I’ve usually been pretty comfortable with my weight. For most of my life, it wasn’t something I thought about much, which is a reflection of viewing myself as medium-size. I’ve always known people who were smaller and people who were larger. Of course, whether I actually was medium-size is up for debate. I also thought I was tall for a while, because I was tall in 8th grade. My college roommate (who had been shorter than me in 8th grade) disabused me of that notion. This lesson has stuck with me: my perception about myself can be pretty flawed.
Right now I weigh less than I have for the last 5 years (and probably longer. This is just as long as I’ve had a scale in my house). I have mixed feelings about sharing this with the world. For one thing, I’ve never been big on dieting. I was raised in a home that didn’t focus much on outward appearance. The impact of our eating on our weight was never discussed (that I remember).
My parents taught us the typical lessons learned from their depression-era parents: be grateful for what you have, eat what’s available, and finish your plate. Both working and raising 7 kids, the meals they made needed to fill two criteria: most of us needed to eat them and they needed to be relatively quick to make. We had lots of processed foods, but there were always fresh fruits and vegetables (not always served with the meal, but they were in the house).

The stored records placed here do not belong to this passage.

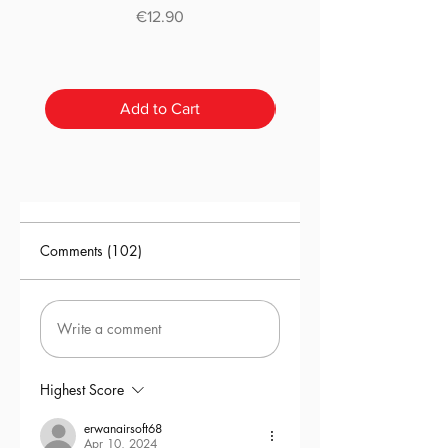
classique ou pré-déc
Price
€12.90
Add to Cart
Comments (102)
Write a comment
Highest Score
erwanairsoft68
Apr 10, 2024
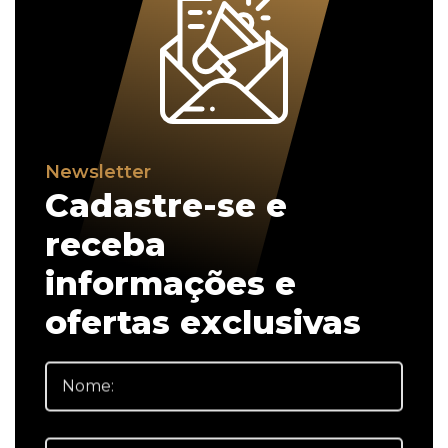
Newsletter
Cadastre-se e
receba
informações e
ofertas exclusivas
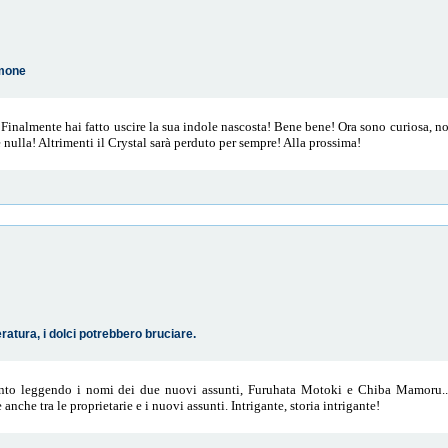
imone
Finalmente hai fatto uscire la sua indole nascosta! Bene bene! Ora sono curiosa, no
nulla! Altrimenti il Crystal sarà perduto per sempre! Alla prossima!
atura, i dolci potrebbero bruciare.
anto leggendo i nomi dei due nuovi assunti, Furuhata Motoki e Chiba Mamoru...
 anche tra le proprietarie e i nuovi assunti. Intrigante, storia intrigante!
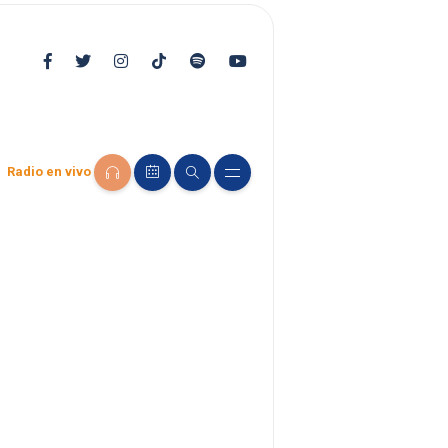
Radio en vivo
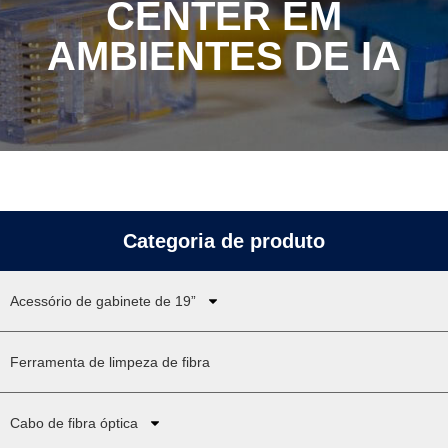
CENTER EM
AMBIENTES DE IA
Categoria de produto
Acessório de gabinete de 19”
Ferramenta de limpeza de fibra
Cabo de fibra óptica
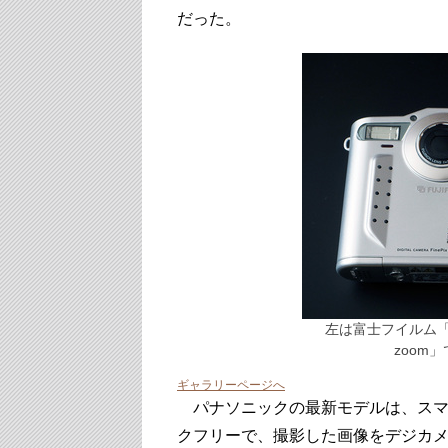
だった。
左は富士フイルム「Fin
zoom
ギャラリーページへ
パナソニックの最新モデルは、スマホの
クフリーで、撮影した画像をデジカメ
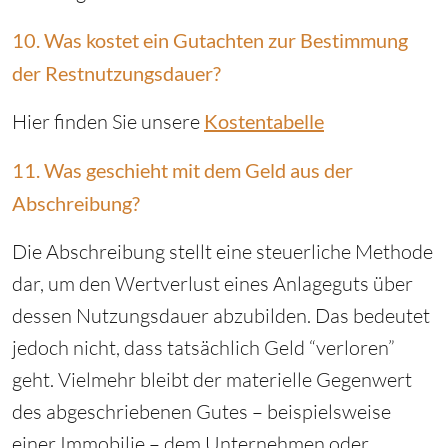
10. Was kostet ein Gutachten zur Bestimmung
der Restnutzungsdauer?
Hier finden Sie unsere
Kostentabelle
11. Was geschieht mit dem Geld aus der
Abschreibung?
Die Abschreibung stellt eine steuerliche Methode
dar, um den Wertverlust eines Anlageguts über
dessen Nutzungsdauer abzubilden. Das bedeutet
jedoch nicht, dass tatsächlich Geld “verloren”
geht. Vielmehr bleibt der materielle Gegenwert
des abgeschriebenen Gutes – beispielsweise
einer Immobilie – dem Unternehmen oder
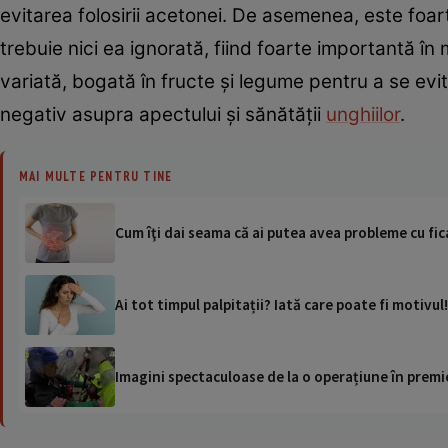
evitarea folosirii acetonei. De asemenea, este foa
trebuie nici ea ignorată, fiind foarte importantă în
variată, bogată în fructe şi legume pentru a se evi
negativ asupra apectului şi sănătăţii
unghiilor
.
MAI MULTE PENTRU TINE
Cum îţi dai seama că ai putea avea probleme cu fic
Ai tot timpul palpitații? Iată care poate fi motivul!
Imagini spectaculoase de la o operațiune în premie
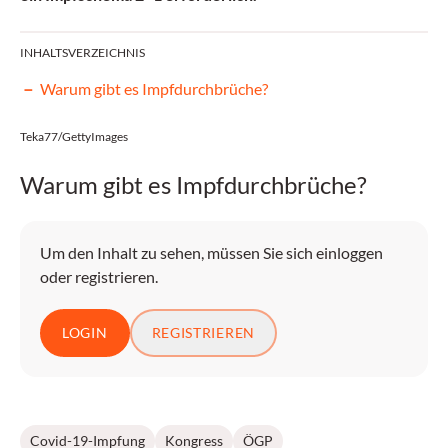
INHALTSVERZEICHNIS
Warum gibt es Impfdurchbrüche?
Teka77/GettyImages
Warum gibt es Impfdurchbrüche?
Um den Inhalt zu sehen, müssen Sie sich einloggen
oder registrieren.
LOGIN
REGISTRIEREN
Covid-19-Impfung
Kongress
ÖGP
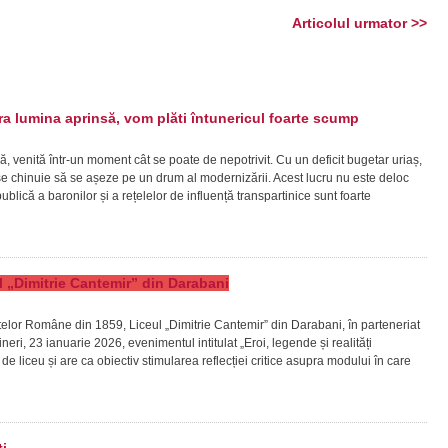
Articolul urmator >>
 lumina aprinsă, vom plăti întunericul foarte scump
ă, venită într-un moment cât se poate de nepotrivit. Cu un deficit bugetar uriaș,
ră se chinuie să se așeze pe un drum al modernizării. Acest lucru nu este deloc
lică a baronilor și a rețelelor de influență transpartinice sunt foarte
eul „Dimitrie Cantemir” din Darabani
patelor Române din 1859, Liceul „Dimitrie Cantemir” din Darabani, în parteneriat
ineri, 23 ianuarie 2026, evenimentul intitulat „Eroi, legende și realități
vi de liceu și are ca obiectiv stimularea reflecției critice asupra modului în care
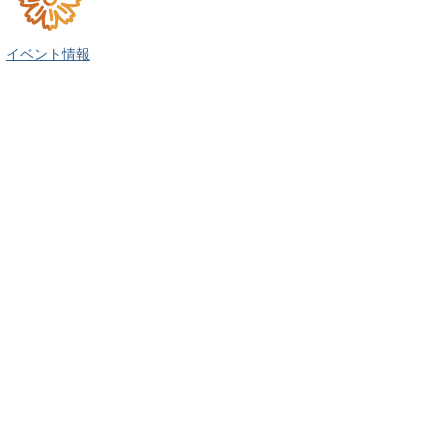
イベント情報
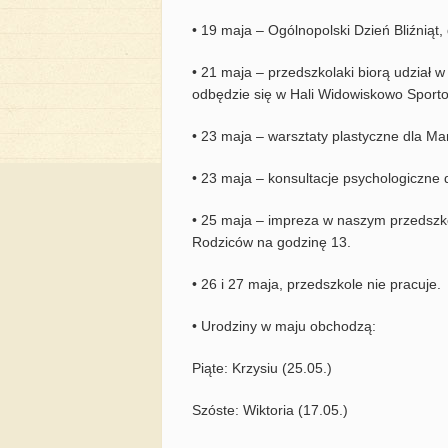
• 19 maja – Ogólnopolski Dzień Bliźniąt, 
• 21 maja – przedszkolaki biorą udział
odbędzie się w Hali Widowiskowo Sporto
• 23 maja – warsztaty plastyczne dla M
• 23 maja – konsultacje psychologiczne 
• 25 maja – impreza w naszym przedszk
Rodziców na godzinę 13.
• 26 i 27 maja, przedszkole nie pracuje.
• Urodziny w maju obchodzą:
Piąte: Krzysiu (25.05.)
Szóste: Wiktoria (17.05.)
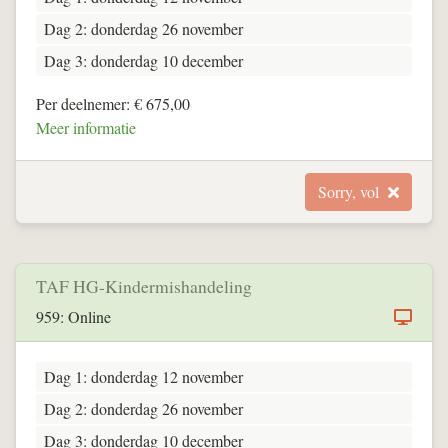
Dag 2: donderdag 26 november
Dag 3: donderdag 10 december
Per deelnemer: € 675,00
Meer informatie
Sorry, vol
TAF HG-Kindermishandeling
959: Online
Dag 1: donderdag 12 november
Dag 2: donderdag 26 november
Dag 3: donderdag 10 december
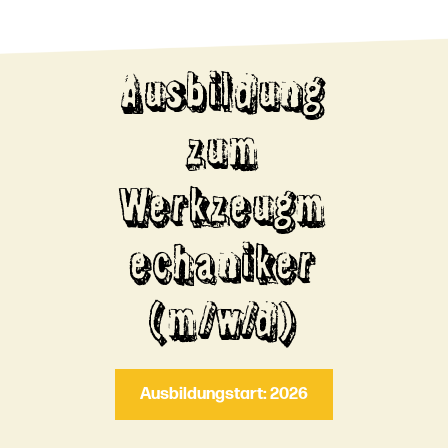
Ausbildung
zum
Werkzeugm
echaniker
(m/w/d)
Ausbildungstart: 2026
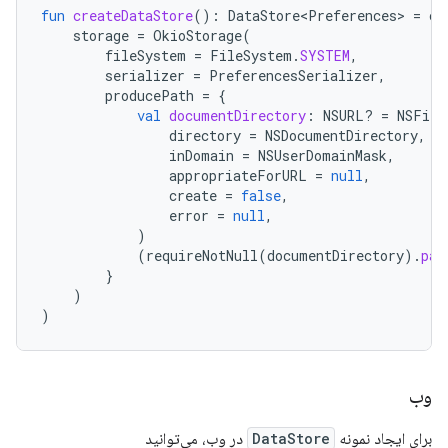
fun
createDataStore
():
DataStore<Preferences>
=
cr
storage
=
OkioStorage
(
fileSystem
=
FileSystem
.
SYSTEM
,
serializer
=
PreferencesSerializer
,
producePath
=
{
val
documentDirectory
:
NSURL? 
=
NSFile
directory
=
NSDocumentDirectory
,
inDomain
=
NSUserDomainMask
,
appropriateForURL
=
null
,
create
=
false
,
error
=
null
,
)
(
requireNotNull
(
documentDirectory
).
pat
}
)
)
وب
برای ایجاد نمونه
DataStore
در وب، می‌توانید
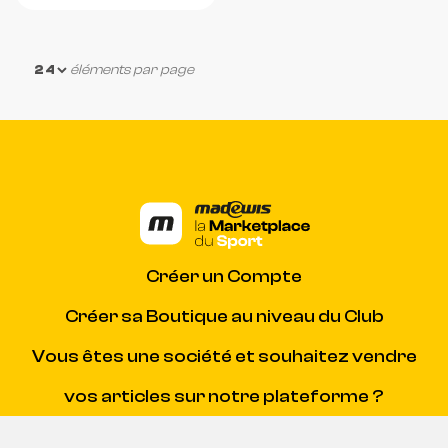
technique.
éléments par page
Créer un Compte
Créer sa Boutique au niveau du Club
Vous êtes une société et souhaitez vendre
vos articles sur notre plateforme ?
Contacter Madewis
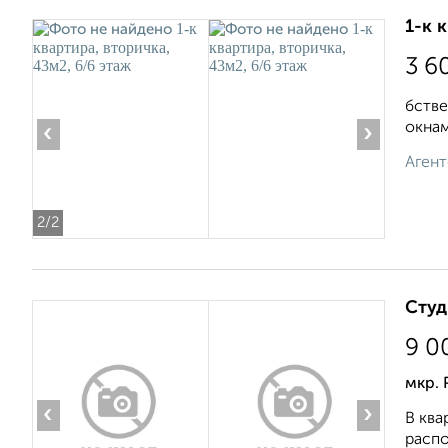
1-к 
3 6
бстве
окнам
‹
›
Агент
2
/2
Студ
9 0
мкр. 
‹
›
В ква
распо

I think my parents did pretty good threading the needle of a society obsessed with thinness and saving time (a combination leading to our obsession with both fast food and fad dieting). That said, there are some things I’ve learned since getting married and being introduced to a different family’s food culture.
First, how to recognize when I’m full. Until recently, my main gauge was whether I’d eaten more than everyone else. After all, men are supposed to eat the most, right? But as I’ve tried to imitate my wife – who is very good at listening to her body – I’ve begun to recognize that I won’t waste away if I stop eating before I feel uncomfortable. Second, breakfast doesn’t come with fruits or veggies. I’m still struggling with this one. My time in Australia actually revealed to me the fact that American breakfast is just an excuse to start the day with dessert. At one of the first activities I attended after I arrived, the Elders’ Quorum (the congregation’s men’s group) played basketball and had pancakes. At 10 in the morning, that seemed sensible to me. Then they served the pancakes with ice cream on top. I was surprised and when I said so, they said, “Pancakes are a dessert, so why not put ice cream on top?” And, well, I’ve couldn’t gainsay them. Third, carbs are not the base of the food pyramid. Why they were placed there in government messaging is a topic for another post, but most of a meal should be fruits and veggies. My favorite guide for how much of various categories to put on your plate is here. Once again, my wife’s example has helped a lot here. Though there is a little part of me that’s sad I’m not baking more often.
Thanks for reading a likely somewhat boring, oddly personal post. This was me priming my brain for writing my novel (which will be less boring, I promise…I hope).